Il y avait 3 000 habitants à Kawauchi avant la catastrophe nucléaire, une école élémentaire et un collège. A l’école primaire, c’était la cérémonie de fin de cycle pour ceux qui passent au collège, avec une seule élève ! Après avoir évacué à Kôriyama en 2011, sa famille est revenue vivre à Kawauchi en 2012 et elle réintégré son école en avril de cette année là. Elle était la seule élève dans sa classe ces trois dernières années et elle sera encore la seule élève de sa classe au collège de Kawauchi… où il y a 13 enfants inscrits.
Cette année, il y avait 29 élèves à l’unique école élémentaire de cette commune et 15 employés. Ils étaient 114 élèves avant la catastrophe.

A Futaba, commune entièrement évacuée pour longtemps, l’école a rouvert à Iwaki où une partie des habitants se sont installés. Il y avait deux élèves à la cérémonie de fin de primaire. Ce sont les premiers depuis la catastrophe. La commune avait deux écoles, une au Nord et une au Sud, avec 340 élèves en tout. Une seule école a rouvert à Iwaki l’an dernier, avec seulement 6 élèves. Les autres vont à l’école à proximité de leur nouveau lieu de vie.

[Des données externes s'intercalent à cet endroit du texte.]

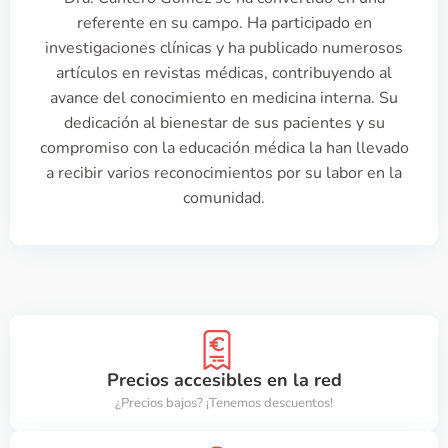
referente en su campo. Ha participado en
investigaciones clínicas y ha publicado numerosos
artículos en revistas médicas, contribuyendo al
avance del conocimiento en medicina interna. Su
dedicación al bienestar de sus pacientes y su
compromiso con la educación médica la han llevado
a recibir varios reconocimientos por su labor en la
comunidad.
Precios accesibles en la red
¿Precios bajos? ¡Tenemos descuentos!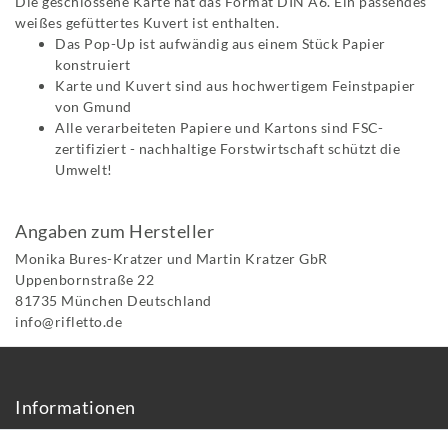
Die geschlossene Karte hat das Format DIN A6. Ein passendes
weißes gefüttertes Kuvert ist enthalten.
Das Pop-Up ist aufwändig aus einem Stück Papier
konstruiert
Karte und Kuvert sind aus hochwertigem Feinstpapier
von Gmund
Alle verarbeiteten Papiere und Kartons sind FSC-
zertifiziert - nachhaltige Forstwirtschaft schützt die
Umwelt!
Angaben zum Hersteller
Monika Bures-Kratzer und Martin Kratzer GbR
Uppenbornstraße
22
81735
München
Deutschland
info@rifletto.de
Informationen
Über uns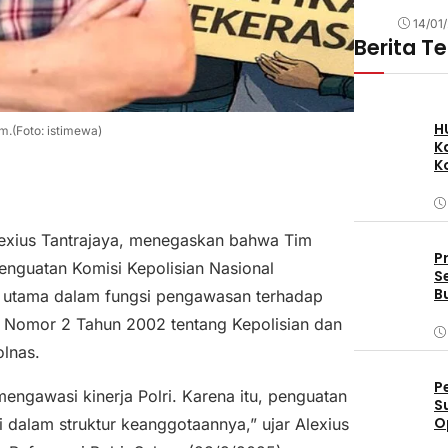
14/01
Berita T
H
m.(Foto: istimewa)
K
K
Alexius Tantrajaya, menegaskan bahwa Tim
P
 penguatan Komisi Kepolisian Nasional
S
B
 utama dalam fungsi pengawasan terhadap
 Nomor 2 Tahun 2002 tentang Kepolisian dan
lnas.
P
ngawasi kinerja Polri. Karena itu, penguatan
S
O
 dalam struktur keanggotaannya,” ujar Alexius
D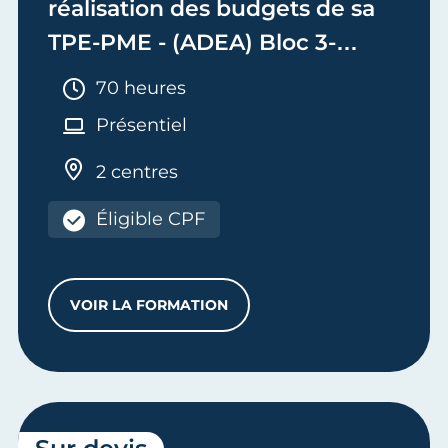
réalisation des budgets de sa
TPE-PME - (ADEA) Bloc 3-
Adjoint de Dirigeant
Durée :
70 heures
d'Entreprise Artisanale
Présentiel
2 centres
Éligible CPF
VOIR LA FORMATION
ASSURER LA RENTABILITÉ ET LA RÉALIS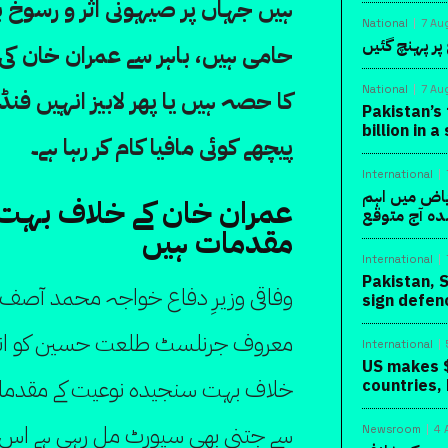
ہیں جہاں پر صیہونی اثر و رسوخ ب
National
7 Au
پر پہنچ گئیں
حامی ہیں، باہر سے عمران خان کی 
National
7 Au
کا حصہ ہیں یا پھر لابیز انہیں فنڈز
Pakistan’s 
billion in 
پیچھے کوئی مافیا کام کر رہا ہے۔
International
یاض میں اہم
عمران خان کے خلاف بہت
دہ آج متوقع
مقدمات ہیں
International
Pakistan, 
وفاقی وزیرِ دفاع خواجہ محمد آصف نے
sign defen
معروف جرنلسٹ طلعت حسین کو انٹرویو
International
US makes $
خلاف بہت سنجیدہ نوعیت کے مقدمات 
countries,
سے جتنی بھی سپورٹ مل رہی ہے اس س
Newsroom
4 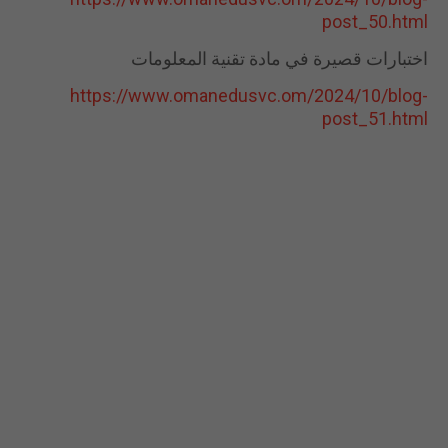
post_50.html
اختبارات قصيرة في مادة تقنية المعلومات
https://www.omanedusvc.om/2024/10/blog-
post_51.html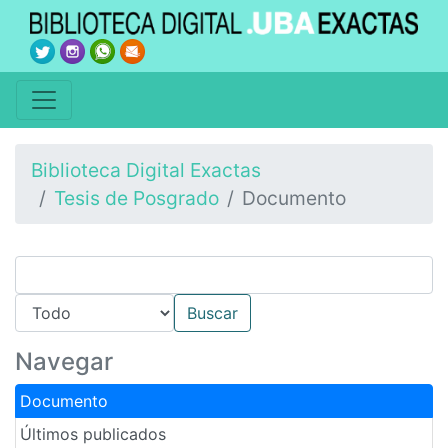
Biblioteca Digital Exactas
Tesis de Posgrado
Documento
Navegar
Documento
Últimos publicados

Témoignage du maire de Kawauchi

Le maire de Kawauchi se démène pour faciliter le retour des habitants dans le village. Mais sur les 3 000 habitants qu’il y avait avant la catastrophe, seulement 1 600 sont rentrés. Parmi les moins de 40 ans, seulement 20% sont rentrés. Des familles ont éclaté et le nombre de foyers est passé de 1 100 à 1 500.

Le maire déclare à l’Asahi que le village ne sera jamais plus comme avant. Les jeunes se sont habitués à leur nouvelle vie. Les enfants sont dans de nouvelles écoles. D’autres ont trouvé un nouvel emploi. Revenir serait alors comme quitter cette nouvelle vie pour s’habituer à nouveau à un nouvel environnement.

Il comprend ce choix et liste les défis qui restent à relever. 87% du territoire de la commune est couvert de forêts qui n’ont pas été décontaminées et qui ne seront pas décontaminées. Il faut attendre patiemment la lente décroissance du césium. Mais c’est surtout l’avenir à long terme du village qui l’inquiète. Que se passera-t-il quand il n’y aura plus de soutien gouvernemental ? Sera-t-il possible de repeupler la commune ?

A cause de l’exode rural et de la baisse des naissances, les prévisions sur l’évolution de la population donnaient un nombre d’habitants de 1 600 vers 2030. La catastrophe a accéléré le processus et ce chiffre est atteint en 2015. Et comme il y a très peu de jeunes, il n’y a pas d’avenir, même si le gouvernement investit dans des infrastructures rutilantes.

Le maire réclame des mesures fiscales favorables à l’installation à la campagne ainsi qu’une décentralisation des services publics.